*** Opening Materials provided ***

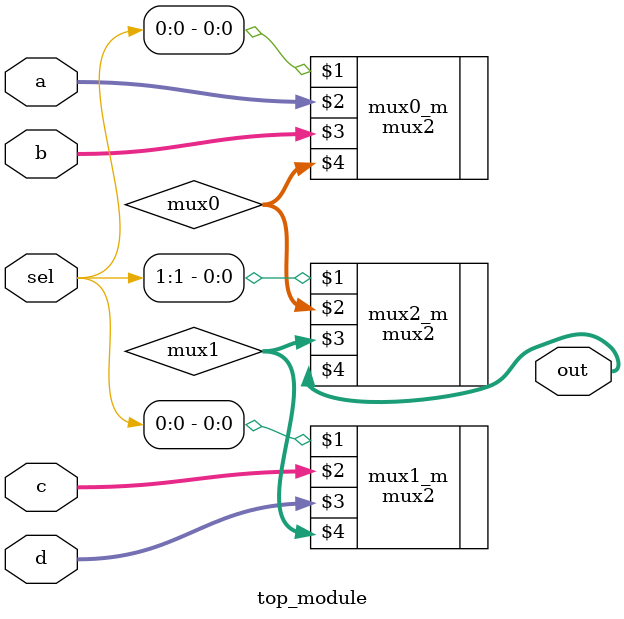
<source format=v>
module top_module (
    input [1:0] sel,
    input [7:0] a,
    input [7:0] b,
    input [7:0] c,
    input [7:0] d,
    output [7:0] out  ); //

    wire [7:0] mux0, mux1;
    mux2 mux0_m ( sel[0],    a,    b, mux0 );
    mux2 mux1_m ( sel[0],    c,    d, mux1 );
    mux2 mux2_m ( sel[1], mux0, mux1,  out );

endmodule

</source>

*** Closing Materials provided ***
*** Opening Materials provided ***

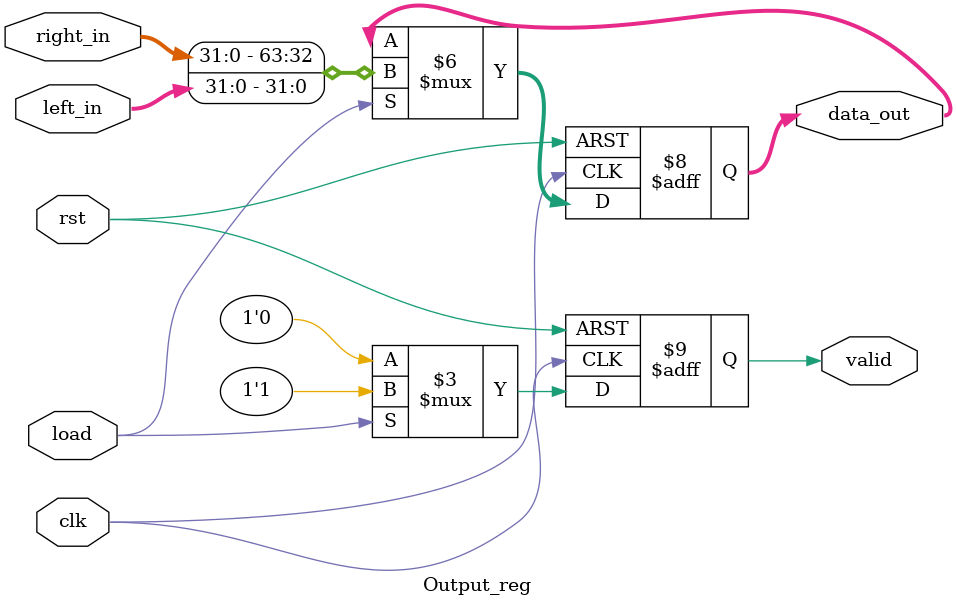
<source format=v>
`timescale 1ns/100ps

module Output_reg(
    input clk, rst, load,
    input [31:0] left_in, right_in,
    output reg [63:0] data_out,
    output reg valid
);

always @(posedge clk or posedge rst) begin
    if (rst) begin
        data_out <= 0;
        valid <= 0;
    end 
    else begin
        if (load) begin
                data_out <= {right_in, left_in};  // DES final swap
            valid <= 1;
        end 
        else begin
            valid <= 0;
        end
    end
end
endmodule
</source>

*** Closing Materials provided ***

From the listing above, collect every line that mentions the word "input".

    input [1:0] sel,
    input [7:0] a,
    input [7:0] b,
    input [7:0] c,
    input [7:0] d,
    input clk, rst, load,
    input [31:0] left_in, right_in,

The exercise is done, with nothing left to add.